● Short exercise 1
Summarize the excerpted text below in two sentences.
=== Excerpted text ===
In 1966 Harold Wilson made bugging MPs illegal. That a paranoid group within MI5 believed the Labour Prime Minister was a KGB spy gave him good reason to question the security service's intrusions into politicians' privacy.
But the Prime Minister was mistaken in assuming that the spooks did not have grounds for wanting to monitor some of his parliamentary colleagues.
In 1969 Joseph Frolik, an officer in StB, the Czech intelligence service, defected to the West. Interrogated, he named several Labour MPs as being on the Czech spy payroll. They included John Stonehouse, Tom Driberg, Will Owen and Barnett Stross.
Defectors sometimes elaborate stories in order to be more highly prized. This may well have been the case with Frolik. However, at the height of the Cold War, MI5 would surely have been derogating its duty not to investigate his claims. Indeed, several of those MPs he named were, or had been, in the pay of foreign powers.
===
● Short exercise 2
Reproduce the records from their first line through the line containing "picture [906, 166, 1385, 710]", both ends included, substituting "page element" for "layout element" and leaving all else unchanged.
=== Entries ===
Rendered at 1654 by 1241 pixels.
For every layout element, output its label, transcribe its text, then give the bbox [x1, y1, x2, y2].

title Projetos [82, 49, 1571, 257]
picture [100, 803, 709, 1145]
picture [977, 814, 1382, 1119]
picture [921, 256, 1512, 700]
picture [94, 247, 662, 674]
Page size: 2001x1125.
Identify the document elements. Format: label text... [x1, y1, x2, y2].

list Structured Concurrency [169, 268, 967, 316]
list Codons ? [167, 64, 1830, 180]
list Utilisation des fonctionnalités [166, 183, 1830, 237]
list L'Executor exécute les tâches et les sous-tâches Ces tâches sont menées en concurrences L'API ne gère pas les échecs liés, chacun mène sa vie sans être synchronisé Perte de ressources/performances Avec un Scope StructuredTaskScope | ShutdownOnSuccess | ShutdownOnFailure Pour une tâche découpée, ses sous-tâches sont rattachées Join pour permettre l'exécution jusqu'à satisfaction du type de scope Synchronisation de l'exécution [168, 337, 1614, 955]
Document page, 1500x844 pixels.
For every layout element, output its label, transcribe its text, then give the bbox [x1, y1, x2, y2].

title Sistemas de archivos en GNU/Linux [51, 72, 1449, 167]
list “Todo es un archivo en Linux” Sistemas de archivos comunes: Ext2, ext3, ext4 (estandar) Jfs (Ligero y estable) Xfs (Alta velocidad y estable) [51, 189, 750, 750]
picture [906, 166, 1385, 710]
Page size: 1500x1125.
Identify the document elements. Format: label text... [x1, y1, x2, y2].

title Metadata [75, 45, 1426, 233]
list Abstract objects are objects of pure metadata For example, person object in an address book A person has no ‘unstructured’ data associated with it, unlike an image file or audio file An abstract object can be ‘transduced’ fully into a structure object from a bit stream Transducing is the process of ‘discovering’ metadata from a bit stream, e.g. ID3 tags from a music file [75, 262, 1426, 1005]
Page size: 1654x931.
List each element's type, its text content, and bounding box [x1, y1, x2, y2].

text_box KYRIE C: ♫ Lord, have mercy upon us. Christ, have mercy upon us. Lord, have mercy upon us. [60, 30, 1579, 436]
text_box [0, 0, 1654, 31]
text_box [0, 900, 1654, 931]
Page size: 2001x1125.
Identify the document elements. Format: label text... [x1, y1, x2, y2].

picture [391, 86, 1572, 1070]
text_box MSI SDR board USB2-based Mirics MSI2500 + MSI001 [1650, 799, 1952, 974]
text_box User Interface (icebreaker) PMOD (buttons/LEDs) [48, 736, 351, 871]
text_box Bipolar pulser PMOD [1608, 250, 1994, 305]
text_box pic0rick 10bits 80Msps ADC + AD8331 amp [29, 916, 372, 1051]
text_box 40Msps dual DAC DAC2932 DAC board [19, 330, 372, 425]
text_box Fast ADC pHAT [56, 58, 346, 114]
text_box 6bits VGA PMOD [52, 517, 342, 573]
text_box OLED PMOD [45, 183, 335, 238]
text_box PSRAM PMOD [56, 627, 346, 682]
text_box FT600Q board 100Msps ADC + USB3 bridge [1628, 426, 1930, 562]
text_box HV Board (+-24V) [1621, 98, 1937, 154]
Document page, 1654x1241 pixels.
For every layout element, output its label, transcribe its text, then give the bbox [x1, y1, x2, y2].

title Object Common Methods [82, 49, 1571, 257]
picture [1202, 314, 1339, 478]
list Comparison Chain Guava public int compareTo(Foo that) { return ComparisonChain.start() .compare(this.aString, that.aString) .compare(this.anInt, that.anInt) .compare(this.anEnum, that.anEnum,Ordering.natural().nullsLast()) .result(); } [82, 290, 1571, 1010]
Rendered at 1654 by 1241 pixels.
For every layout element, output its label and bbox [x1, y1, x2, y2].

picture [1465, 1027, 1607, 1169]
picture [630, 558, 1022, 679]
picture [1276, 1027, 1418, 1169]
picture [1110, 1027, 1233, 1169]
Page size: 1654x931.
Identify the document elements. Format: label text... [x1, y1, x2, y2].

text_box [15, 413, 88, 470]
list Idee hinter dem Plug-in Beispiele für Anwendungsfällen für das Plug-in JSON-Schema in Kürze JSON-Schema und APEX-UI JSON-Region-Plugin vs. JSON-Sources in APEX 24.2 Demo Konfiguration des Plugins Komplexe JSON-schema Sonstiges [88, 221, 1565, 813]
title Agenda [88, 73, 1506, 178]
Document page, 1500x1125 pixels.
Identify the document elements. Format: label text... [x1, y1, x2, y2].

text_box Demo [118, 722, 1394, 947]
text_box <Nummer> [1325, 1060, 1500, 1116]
===
● Full response 1
In 1966 Harold Wilson made the bugging of MPs illegal, but in 1969 Joseph Frolik, a defecting officer of the Czech intelligence service StB, named several Labour MPs, including John Stonehouse and Tom Driberg, as being on the Czech spy payroll. Although defectors sometimes elaborate their stories, MI5 would have been derogating its duty had it not investigated his claims, and several of the MPs he named were, or had been, in the pay of foreign powers.

● Full response 2
Rendered at 1654 by 1241 pixels.
For every page element, output its label, transcribe its text, then give the bbox [x1, y1, x2, y2].

title Projetos [82, 49, 1571, 257]
picture [100, 803, 709, 1145]
picture [977, 814, 1382, 1119]
picture [921, 256, 1512, 700]
picture [94, 247, 662, 674]
Page size: 2001x1125.
Identify the document elements. Format: label text... [x1, y1, x2, y2].

list Structured Concurrency [169, 268, 967, 316]
list Codons ? [167, 64, 1830, 180]
list Utilisation des fonctionnalités [166, 183, 1830, 237]
list L'Executor exécute les tâches et les sous-tâches Ces tâches sont menées en concurrences L'API ne gère pas les échecs liés, chacun mène sa vie sans être synchronisé Perte de ressources/performances Avec un Scope StructuredTaskScope | ShutdownOnSuccess | ShutdownOnFailure Pour une tâche découpée, ses sous-tâches sont rattachées Join pour permettre l'exécution jusqu'à satisfaction du type de scope Synchronisation de l'exécution [168, 337, 1614, 955]
Document page, 1500x844 pixels.
For every page element, output its label, transcribe its text, then give the bbox [x1, y1, x2, y2].

title Sistemas de archivos en GNU/Linux [51, 72, 1449, 167]
list “Todo es un archivo en Linux” Sistemas de archivos comunes: Ext2, ext3, ext4 (estandar) Jfs (Ligero y estable) Xfs (Alta velocidad y estable) [51, 189, 750, 750]
picture [906, 166, 1385, 710]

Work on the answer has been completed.